Vox Vodka, one of the earliest companies to grasp podcasting’s promotional value, recently launched a multimillion-dollar marketing campaign to reach trend-setting consumers. Vox-supported podcasts air on Infinity Broadcasting’s KYOU Radio, the first all-podcasting station in San Francisco. Each week it features 25 regularly scheduled podcasts, some with commercial sponsors. Station manager Stephen Page has a “podbank” filled with more than 3,200 programs—all created by listeners, like Worldbeat Radio from Paris, a blues show from Iowa, and Guy Bauer, a 30-minute variety show. About 15 new podcasts arrive daily, he says. Launched in May, 2005, the new format has attracted 8,200 registered listeners. Radio isn’t dying; it’s just going digital: expect to see radio stations roll podcasting into their regular broadcast mix, including streaming audio (real time—not downloadable). Infinity Broadcasting considers KYOU Radio an experiment with on-demand and user-generated content. “Radio has a chance to stay ahead of the curve,” Page says.
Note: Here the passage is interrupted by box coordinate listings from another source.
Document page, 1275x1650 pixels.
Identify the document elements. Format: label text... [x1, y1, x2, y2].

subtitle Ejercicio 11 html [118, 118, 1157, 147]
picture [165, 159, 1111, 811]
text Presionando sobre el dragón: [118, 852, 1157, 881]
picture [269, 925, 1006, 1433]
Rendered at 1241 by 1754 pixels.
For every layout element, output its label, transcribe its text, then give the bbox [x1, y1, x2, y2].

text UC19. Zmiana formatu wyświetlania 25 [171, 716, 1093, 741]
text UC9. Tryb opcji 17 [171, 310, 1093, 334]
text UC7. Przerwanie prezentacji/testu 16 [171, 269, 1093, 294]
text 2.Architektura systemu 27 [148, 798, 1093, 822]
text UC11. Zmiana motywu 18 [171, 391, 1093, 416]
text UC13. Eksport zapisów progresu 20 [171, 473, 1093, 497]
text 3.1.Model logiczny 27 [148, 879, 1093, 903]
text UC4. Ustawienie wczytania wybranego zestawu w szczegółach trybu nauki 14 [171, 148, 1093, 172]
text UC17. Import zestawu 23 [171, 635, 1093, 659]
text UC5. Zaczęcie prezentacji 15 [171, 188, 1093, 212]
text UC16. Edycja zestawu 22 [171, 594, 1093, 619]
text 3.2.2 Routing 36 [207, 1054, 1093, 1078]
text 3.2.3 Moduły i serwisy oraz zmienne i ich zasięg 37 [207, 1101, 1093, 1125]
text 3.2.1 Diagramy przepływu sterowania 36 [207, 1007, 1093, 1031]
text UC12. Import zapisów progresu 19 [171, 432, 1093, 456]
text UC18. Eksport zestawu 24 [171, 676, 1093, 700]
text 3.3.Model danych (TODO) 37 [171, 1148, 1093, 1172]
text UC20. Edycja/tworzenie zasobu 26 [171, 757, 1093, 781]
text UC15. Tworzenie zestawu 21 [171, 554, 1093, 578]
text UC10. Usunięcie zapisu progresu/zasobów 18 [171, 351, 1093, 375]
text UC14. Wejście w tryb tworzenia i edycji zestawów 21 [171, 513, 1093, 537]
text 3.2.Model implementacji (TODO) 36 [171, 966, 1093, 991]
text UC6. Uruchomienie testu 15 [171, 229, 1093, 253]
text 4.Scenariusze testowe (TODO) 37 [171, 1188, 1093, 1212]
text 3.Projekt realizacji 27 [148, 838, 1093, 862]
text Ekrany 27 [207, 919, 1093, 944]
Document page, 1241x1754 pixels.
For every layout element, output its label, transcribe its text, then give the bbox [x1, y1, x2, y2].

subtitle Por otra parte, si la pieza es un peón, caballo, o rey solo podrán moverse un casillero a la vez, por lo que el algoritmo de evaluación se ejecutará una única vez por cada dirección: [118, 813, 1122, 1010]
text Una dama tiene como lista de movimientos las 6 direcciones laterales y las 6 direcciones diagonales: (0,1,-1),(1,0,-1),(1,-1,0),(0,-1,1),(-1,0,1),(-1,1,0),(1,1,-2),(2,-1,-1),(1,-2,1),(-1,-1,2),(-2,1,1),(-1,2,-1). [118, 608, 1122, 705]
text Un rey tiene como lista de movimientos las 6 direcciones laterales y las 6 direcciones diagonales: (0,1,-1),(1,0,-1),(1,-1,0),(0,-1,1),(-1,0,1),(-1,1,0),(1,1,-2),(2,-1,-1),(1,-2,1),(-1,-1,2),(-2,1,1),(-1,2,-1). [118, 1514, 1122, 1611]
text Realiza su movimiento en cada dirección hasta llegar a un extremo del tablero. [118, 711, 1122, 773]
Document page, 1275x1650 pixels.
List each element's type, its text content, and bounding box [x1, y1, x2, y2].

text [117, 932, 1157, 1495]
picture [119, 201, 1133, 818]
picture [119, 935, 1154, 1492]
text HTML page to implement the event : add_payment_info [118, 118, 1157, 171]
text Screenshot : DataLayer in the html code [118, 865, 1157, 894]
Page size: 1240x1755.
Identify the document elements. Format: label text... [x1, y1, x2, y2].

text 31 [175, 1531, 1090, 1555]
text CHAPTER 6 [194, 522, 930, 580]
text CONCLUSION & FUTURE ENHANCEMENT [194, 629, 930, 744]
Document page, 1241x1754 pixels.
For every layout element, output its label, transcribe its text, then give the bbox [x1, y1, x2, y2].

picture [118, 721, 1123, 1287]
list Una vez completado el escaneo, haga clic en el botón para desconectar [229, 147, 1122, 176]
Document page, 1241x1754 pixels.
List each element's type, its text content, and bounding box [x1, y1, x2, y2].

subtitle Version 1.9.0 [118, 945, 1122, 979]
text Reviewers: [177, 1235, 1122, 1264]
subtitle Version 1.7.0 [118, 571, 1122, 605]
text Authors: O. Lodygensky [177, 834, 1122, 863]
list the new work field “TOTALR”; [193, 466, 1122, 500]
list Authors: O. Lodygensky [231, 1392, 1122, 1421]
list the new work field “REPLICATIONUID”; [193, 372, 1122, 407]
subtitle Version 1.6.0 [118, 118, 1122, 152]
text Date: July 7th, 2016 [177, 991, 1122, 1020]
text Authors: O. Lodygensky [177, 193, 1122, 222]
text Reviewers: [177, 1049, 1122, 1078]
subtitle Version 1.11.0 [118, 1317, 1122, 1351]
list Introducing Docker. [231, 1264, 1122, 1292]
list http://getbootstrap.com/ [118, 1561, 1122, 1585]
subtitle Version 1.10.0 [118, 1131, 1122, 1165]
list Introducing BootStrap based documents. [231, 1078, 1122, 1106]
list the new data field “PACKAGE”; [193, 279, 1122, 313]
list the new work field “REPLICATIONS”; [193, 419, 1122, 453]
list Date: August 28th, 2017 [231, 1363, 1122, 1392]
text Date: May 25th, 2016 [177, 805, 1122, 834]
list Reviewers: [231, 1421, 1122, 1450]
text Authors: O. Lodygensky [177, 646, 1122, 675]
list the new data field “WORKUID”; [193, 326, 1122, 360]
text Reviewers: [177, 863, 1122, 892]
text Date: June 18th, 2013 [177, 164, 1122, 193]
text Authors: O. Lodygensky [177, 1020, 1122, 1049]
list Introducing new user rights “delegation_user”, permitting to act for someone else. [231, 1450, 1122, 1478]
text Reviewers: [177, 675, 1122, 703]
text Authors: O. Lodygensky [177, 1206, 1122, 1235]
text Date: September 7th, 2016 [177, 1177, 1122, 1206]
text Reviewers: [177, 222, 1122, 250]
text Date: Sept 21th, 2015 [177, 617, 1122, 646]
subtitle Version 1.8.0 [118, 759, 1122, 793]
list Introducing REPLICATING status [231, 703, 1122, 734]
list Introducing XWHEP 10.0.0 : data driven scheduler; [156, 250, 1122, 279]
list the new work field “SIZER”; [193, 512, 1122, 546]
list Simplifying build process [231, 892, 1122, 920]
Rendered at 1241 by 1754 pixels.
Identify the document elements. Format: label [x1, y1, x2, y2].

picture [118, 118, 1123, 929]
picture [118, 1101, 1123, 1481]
Meanwhile, Clear Channel, the nation’s largest station owner, is amping its online presence. More than 600 stations have redesigned their websites, now reaching 10 million people a month, and 2.6 million podcasts (with ads) have been downloaded since June. In August, AOL Radio introduced podcasting to its 16 million monthly listeners. “We’re very bullish on podcasting,” says Isquith. “Millions of people are interested in the on-demand experience. As for now AOL’s podcasts are commercial free, but that may change. “In podcasting, there are no rules,” Curry says. “You don’t have to do it to make money. If you want to do a podcast for your friends and family, that’s great” But if you can make money off it, even better!